Back when I started this blog, I wrote about exercise and why it’s such an ordeal for people with CFS. To summarize, a hallmark symptom is post-exertional malaise, which means that as much as the body needs exercise, it intensifies our symptoms. Depending on the day, a 15-minute walk around the block can land me in bed for the evening, conked out asleep with a fever. For people worse off than I am, it would mean the rest of the week in bed. If this sounds ridiculous, believe me, it feels even more so, especially since even things like writing or talking on the phone can bring this on.

However, this isn’t an excuse not to exercise, for those of us who are still remotely capable of it. And if you think I’m about to get preachy, let me assure you: I’m telling myself this as much as I’m telling anyone else. I hopped off the wagon months ago; my aversion to exercise has gotten the better of me for far too long. And the truth is that since I’m likely to feel crappy on any given day, I might as well at least get the benefits of exercising. Right?

I think I need this DVD.

So I’m going to attempt to motivate myself with the threat of semi-public humiliation, by making a pledge that I’m going to do at least some exercise every day, starting yesterday, and every Friday posting the number of days in a row I’ve managed to do it. I’m counting on you guys to keep me honest — and I promise to try to not take it out on you. (It’s not a coincidence I decided to start this on a week when Paul’s out of town.)

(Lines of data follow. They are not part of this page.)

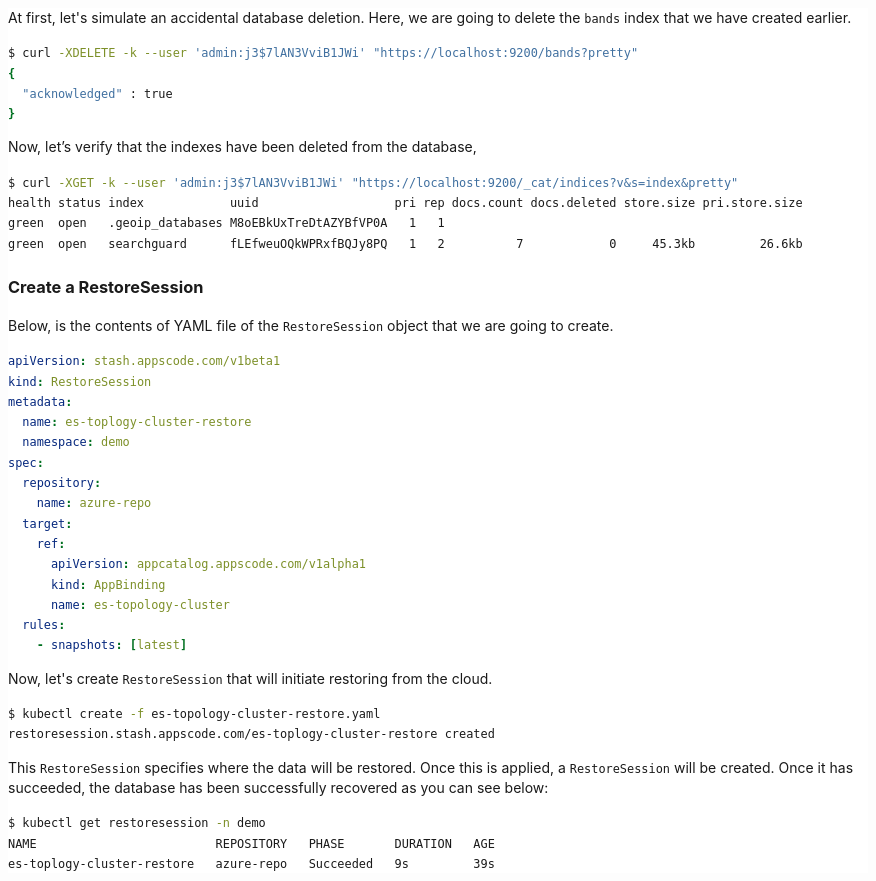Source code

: At first, let's simulate an accidental database deletion. Here, we are going to delete the `bands` index that we have created earlier.

```bash
$ curl -XDELETE -k --user 'admin:j3$7lAN3VviB1JWi' "https://localhost:9200/bands?pretty"
{
  "acknowledged" : true
}
```
Now, let’s verify that the indexes have been deleted from the database,

```bash
$ curl -XGET -k --user 'admin:j3$7lAN3VviB1JWi' "https://localhost:9200/_cat/indices?v&s=index&pretty"
health status index            uuid                   pri rep docs.count docs.deleted store.size pri.store.size
green  open   .geoip_databases M8oEBkUxTreDtAZYBfVP0A   1   1                                                  
green  open   searchguard      fLEfweuOQkWPRxfBQJy8PQ   1   2          7            0     45.3kb         26.6kb
```

### Create a RestoreSession

Below, is the contents of YAML file of the `RestoreSession` object that we are going to create.

```yaml
apiVersion: stash.appscode.com/v1beta1
kind: RestoreSession
metadata:
  name: es-toplogy-cluster-restore
  namespace: demo
spec:
  repository:
    name: azure-repo
  target:
    ref:
      apiVersion: appcatalog.appscode.com/v1alpha1
      kind: AppBinding
      name: es-topology-cluster
  rules:
    - snapshots: [latest]
```

Now, let's create `RestoreSession` that will initiate restoring from the cloud.

```bash
$ kubectl create -f es-topology-cluster-restore.yaml
restoresession.stash.appscode.com/es-toplogy-cluster-restore created
```

This `RestoreSession` specifies where the data will be restored.
Once this is applied, a `RestoreSession` will be created. Once it has succeeded, the database has been successfully recovered as you can see below:

```bash
$ kubectl get restoresession -n demo
NAME                         REPOSITORY   PHASE       DURATION   AGE
es-toplogy-cluster-restore   azure-repo   Succeeded   9s         39s
```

For my day to count, I have to do a set of crunches and push-ups, and a stretching session, and one of the following unless I seriously can’t get out of bed:

  • a walk of at least 15 minutes
  • a short yoga practice
  • a Wii Fit session
  • random other exercise (for example, cleaning out a closet)

Yeah, it’s far from the time when I would spend two hours at the gym on the days when I didn’t have fencing practice, but it’s better than nothing. Wish me luck?